Good gracious! where can she have gone to? There is no exit from this room save through the next, where she and Rylton have been sitting—except by the chimney, or through one of the windows. For one awful moment it occurs to Miss Knollys that Tita might have flung herself out of a window.
She glances hurriedly to the window nearest her, and then sees something that makes her heart stand still.
Are those Tita's heels?
Margaret's mind is full of suicidal fears. She steps cautiously towards the open window—the window through which Tita's body is now flung. Tita's feet alone are in the room! Tita herself is suspended between heaven and earth, like Mahomet's coffin!

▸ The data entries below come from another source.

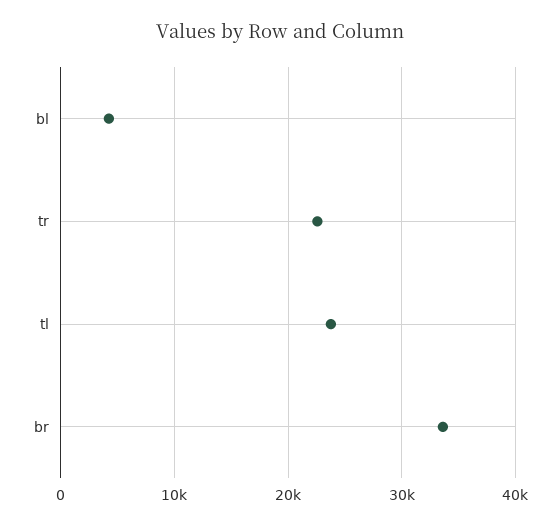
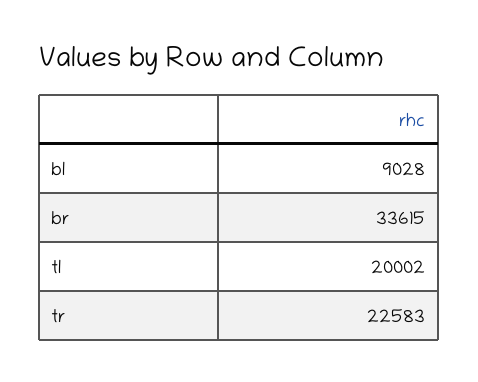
bl: 4000 -> 9028
tl: 24000 -> 20002

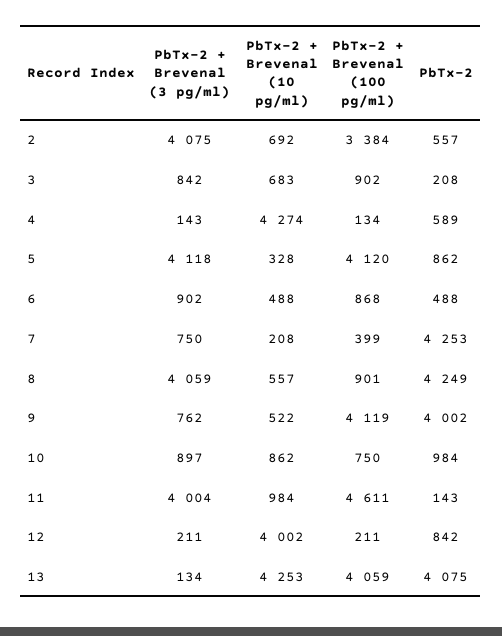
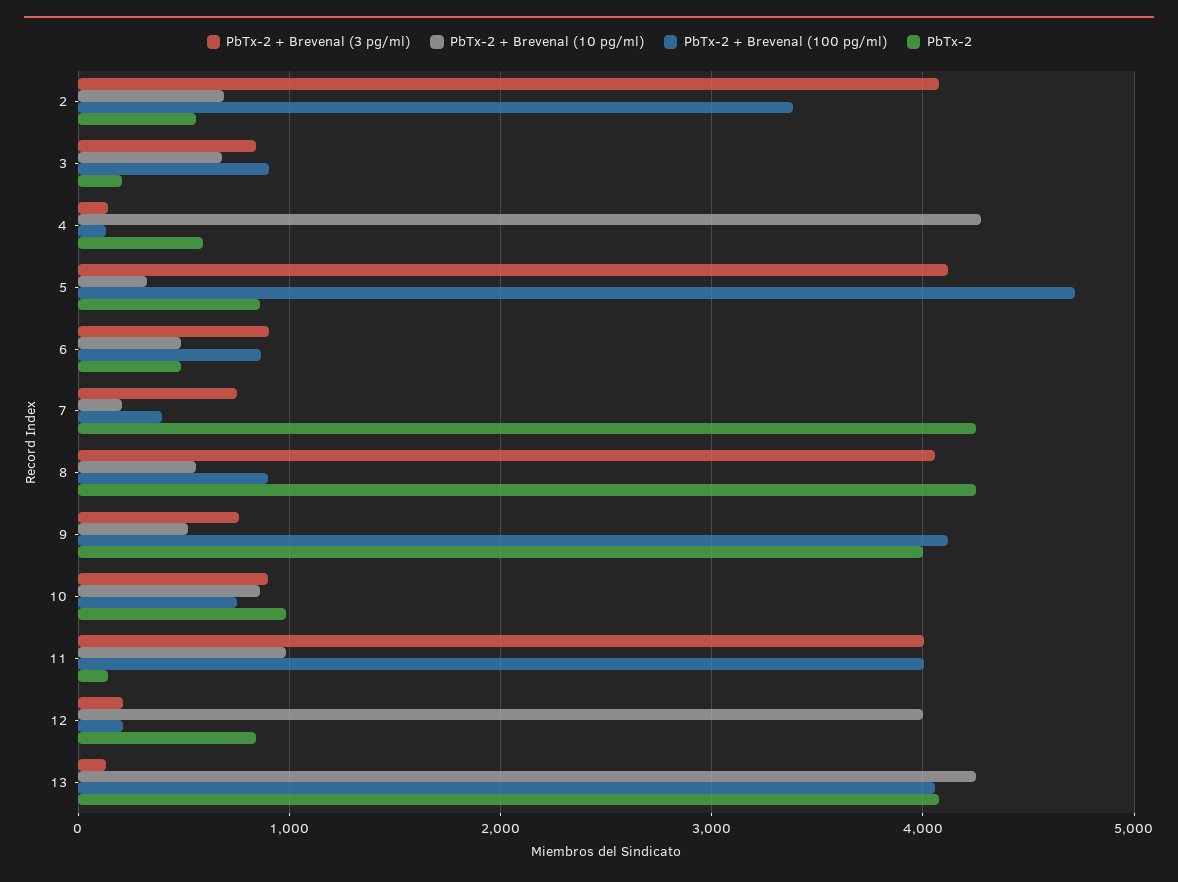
PbTx-2 + Brevenal (100 pg/ml), 5: 4120 -> 4700
PbTx-2 + Brevenal (100 pg/ml), 11: 4611 -> 4000

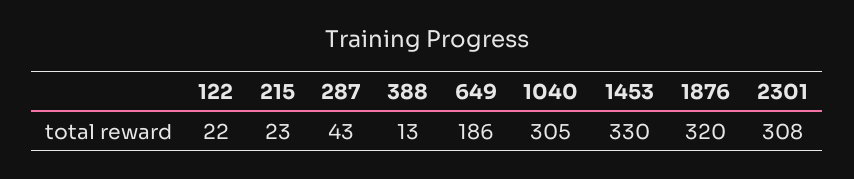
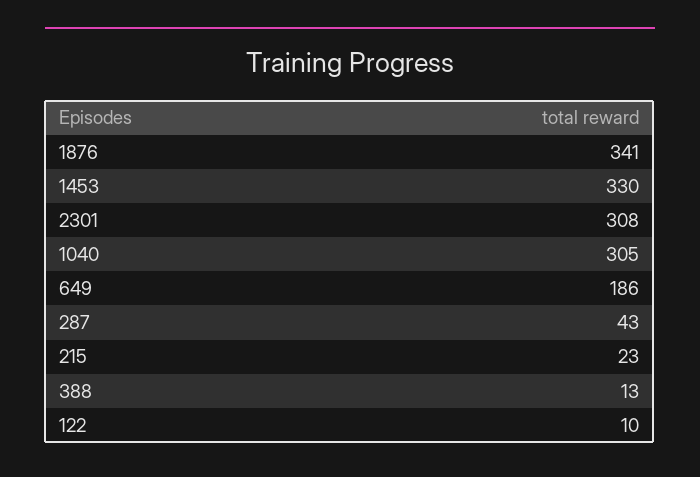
122: 22 -> 10
1876: 320 -> 341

"Tita! what are you doing?" cries Margaret, laying a sudden hand upon the white sash that is encircling Lady Rylton's waist.
At this, the latter scrambles back into a more respectable position, and stares at Margaret with angry, shamed eyes, and cheeks like a "red, red rose."
"Good gracious!" says she. "Why, you very nearly threw me out of the window."
Now, this is so manifestly unfair that Margaret feels resentment. What had her action been? She had dragged Tita backwards into the room; she had not pushed her out, as the latter seemed to suggest.
"I quite thought you were trying to throw yourself out of the window," says Margaret, with emphasis. "What have you been doing?"
"Nothing—nothing," declares Tita airily, hurriedly. "The day is so lovely—you remember we were talking about it a while ago. I was—er—listening to the birds."